Aber gut, das ist ein anderes Thema. Das Dilemma ist nun folgendes: Einerseits gibt es diese hochtechnisierte Konsole, die rein nominell soviel tolles könnte und rein technisch auch immer wieder gerne an ihr Limit getrieben wird – bloß leider mit uninteressanten Portierungen von schon auf ihren Ausgangssystemen zumeist völlig uninteressanten Spielen – und die sich mittlerweile für Publisher in nicht mehr akzeptabler Weise mies verkauft. Andererseits ist da diese technisch ziemlich dürftige, die den Fokus auf ganz andere Dinge legt, sich wie geschnitten Brot verkauft – und für die nur noch lästige Hirn-Augen-Hand-Ohr-Englisch-Französisch-Sonstwas-Kacke erscheint. Das ist ein bißchen so wie die Wahl zwischen Pest oder Cholera, mit dem Unterschied, dass sich die Massen mit Freuden auf die Cholera stürzen. Kann man daraus nun folgen, dass Sony irgendwas grundsätzlich falsch macht? Oder sollte man den Entwicklern mal in den Arsch treten, damit sie sich aufraffen, mal wieder was vernünftiges zu coden und mehr solcher Software-Perlen wie Patapon und Loco Roco in die Regale zu stellen?

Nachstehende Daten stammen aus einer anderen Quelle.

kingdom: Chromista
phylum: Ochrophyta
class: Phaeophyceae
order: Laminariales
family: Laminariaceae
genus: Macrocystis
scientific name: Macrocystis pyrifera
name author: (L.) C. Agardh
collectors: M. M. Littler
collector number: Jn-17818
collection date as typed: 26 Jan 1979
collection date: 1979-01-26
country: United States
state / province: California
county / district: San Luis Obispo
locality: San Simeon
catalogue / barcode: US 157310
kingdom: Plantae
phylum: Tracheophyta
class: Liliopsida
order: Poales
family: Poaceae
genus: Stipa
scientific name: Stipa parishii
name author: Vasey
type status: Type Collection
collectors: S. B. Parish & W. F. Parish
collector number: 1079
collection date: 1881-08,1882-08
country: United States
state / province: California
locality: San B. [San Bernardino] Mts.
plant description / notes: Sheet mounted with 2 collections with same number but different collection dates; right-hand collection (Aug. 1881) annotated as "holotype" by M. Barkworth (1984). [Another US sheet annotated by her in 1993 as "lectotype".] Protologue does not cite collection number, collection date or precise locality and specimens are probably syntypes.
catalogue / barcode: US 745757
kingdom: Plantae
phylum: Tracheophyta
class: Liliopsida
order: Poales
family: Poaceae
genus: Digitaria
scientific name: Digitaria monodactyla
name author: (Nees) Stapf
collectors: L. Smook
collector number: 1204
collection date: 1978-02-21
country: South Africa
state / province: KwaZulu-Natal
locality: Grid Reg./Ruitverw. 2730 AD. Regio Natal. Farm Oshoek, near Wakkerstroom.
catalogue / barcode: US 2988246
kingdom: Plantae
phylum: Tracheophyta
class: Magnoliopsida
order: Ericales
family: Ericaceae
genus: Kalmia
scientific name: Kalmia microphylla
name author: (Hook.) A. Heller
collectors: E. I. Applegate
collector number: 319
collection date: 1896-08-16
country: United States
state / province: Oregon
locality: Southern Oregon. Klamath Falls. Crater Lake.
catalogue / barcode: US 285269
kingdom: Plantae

Ich wäre dafür. Und zwar bei beiden Systemen. Denn auch bei Nintendo ist nicht annähernd alles Gold was glänzt. Diese Übersättigung an Hirn-Augen-Hand-Ohr-Englisch-Französisch-Sonstwas-Kacke, die derzeit sowohl auf DS, als auch auf der Wii herrscht, kann doch auf Dauer eigentlich auch nicht gesund sein. Der überzeugendste Grund, sich eine Wii zu holen, ist in meinen Augen nach wie vor die Virtual Console. Aber auch für den DS sieht es nicht besser aus. Von dem Stapel Spielen, der bei mir rumliegt, konnte mich bislang kaum was überzeugen. Another Code, Phoenx Wright, Legend of Zelda, Advance Wars… viel größer als auf der PSP ist die DS-Ausbeute irgendwie auch nicht. Nun habe ich mich damals aber immerhin für den Kauf eines DS entschieden, in der Hoffnung, dass da nochmal ein paar gute Titel für erscheinen. Bei der Hardware-Basis hätte man das ja auch mal erwarten dürfen. Das Problem bei der PSP: so langsam glaube ich einfach nicht mehr, dass da noch viel gutes für kommt. Weshalb sich nun die Frage stellt: Wieviel muss ich trinken, um mir den Kauf einer Playstation Portable schön zu trinken und die Anschaffung für gerade mal drei Spiele vor mir selbst rechtfertigen zu können? Und: wird sich die Situation nochmal fangen und die PSP ein ähnliches Schicksal ereignen wie die PS2, für die die besten Spiele alle erst auf den allerletzten Drücker zum Ende ihres offiziellen Lebenszyklus erschienen sind?

Was sagt denn Herr Cooper dazu? „Im Moment befindet sich Sony im Niemandsland mit der PSP, und sie wissen nicht so recht, wie sie auf die DS-Konkurrenz reagieren und wie eigentlich der typische PSP-Käufer aussehen soll. Das müssen die Jungs erstmal herauskriegen.“ Hmm, wenig erhellend. Trotzdem danke. Immerhin kann ich für mich persönlich festhalten: Das PSP-Dilemma ist eigentlich ein generelles Moble-Dilemma, das Nintendo fest mit einschließt und sich mittlerweile sogar auf die so genannten Next Gen-Konsolen ausweitet, namentlich Wii und PS3. Sollte ich mein Geld doch lieber demnächst mal in ein röhrendes weißes ngetüm investieren, das von seinen Produzenten liebevoll Xbox 360 geschimpft wird?